Stop Chasing Frameworks: Find the Friction First
- Richard Hardy
- Jun 14
- 2 min read
Business owners are constantly introduced to new frameworks.
SMART Goals.
OKRs.
BHAGs.
Balanced Scorecards.
Lean.
Agile.
Six Sigma.
Each promises better performance, stronger teams, and improved results.
The problem is that none of these frameworks solve the underlying issue by themselves.
A business rarely struggles because it chose the wrong goal-setting methodology.
More often, it struggles because customers encounter friction long before a framework can make a difference.
Before selecting a system, businesses should ask a simpler question:
What is preventing customers from confidently taking the next step?
The Common Thread Behind Growth
Whether a company sells products online, books service appointments, generates leads, or manages long-term client relationships, the objective is remarkably similar.
Customers must be able to:
Understand the offer
Trust the business
Take action easily
Receive consistent value
Return or refer others
When one of those areas breaks down, growth slows.
Many businesses respond by increasing activity.
More advertising.
More social media.
More email campaigns.
More software.
More meetings.
More goals.
Unfortunately, more activity often sends additional people into the same broken process.
The Difference Between Friction and Brand Qualifiers
Not every obstacle is a problem.
Some are intentional.
This distinction is important.
Friction
Friction creates unnecessary resistance.
Examples include:
Slow websites
Confusing navigation
Unclear messaging
Long response times
Broken forms
Complicated checkout experiences
These barriers prevent customers from moving forward.
Brand Qualifiers
Brand Qualifiers serve a different purpose.
Examples include:
Discovery calls
Audit applications
Membership requirements
Consultation processes
Reservation deposits
These are not designed to create difficulty.
They exist to:
Establish expectations
Ensure customer fit
Maintain quality
Protect positioning
Improve outcomes
Removing friction improves customer experience.
Removing Brand Qualifiers can sometimes damage it.
Why Frameworks Sometimes Fail
This is where many management discussions miss the mark.
A framework may be proven effective in one environment and ineffective in another.

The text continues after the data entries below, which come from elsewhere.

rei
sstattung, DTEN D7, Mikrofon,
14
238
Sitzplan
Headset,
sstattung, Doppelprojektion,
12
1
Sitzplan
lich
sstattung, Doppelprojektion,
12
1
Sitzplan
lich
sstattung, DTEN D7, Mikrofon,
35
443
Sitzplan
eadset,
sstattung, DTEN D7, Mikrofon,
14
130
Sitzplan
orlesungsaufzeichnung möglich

That does not mean the framework is wrong.
It means the situation is different.
Every business operates under unique constraints:
Market conditions
Customer expectations
Pricing models
Operational capacity
Competitive pressures
The best leaders rarely follow a single methodology blindly.
Instead, they build a working theory for their specific situation.
They borrow useful ideas from proven models.
They test those ideas against reality.
Then they measure results.
The Real Role of Marketing
Marketing is often described as generating awareness or increasing traffic.
Those things matter.
But awareness without conversion creates noise.
Traffic without trust creates bounce rates.
Attention without clarity creates confusion.
The role of marketing is not simply to attract more people.
It is to remove unnecessary friction while preserving the Brand Qualifiers that support value, quality, customer fit, and positioning.
Before You Spend More Money
Before increasing your advertising budget, redesigning your website, or launching another campaign, ask:
Where are customers getting stuck?
What is causing hesitation?
What process is creating unnecessary resistance?
Which Brand Qualifiers support our value?
Which barriers are hurting growth?
The answers to those questions often reveal more opportunity than any new marketing tactic.
Because growth rarely comes from doing more.
It usually comes from making it easier for the right customers to do business with you.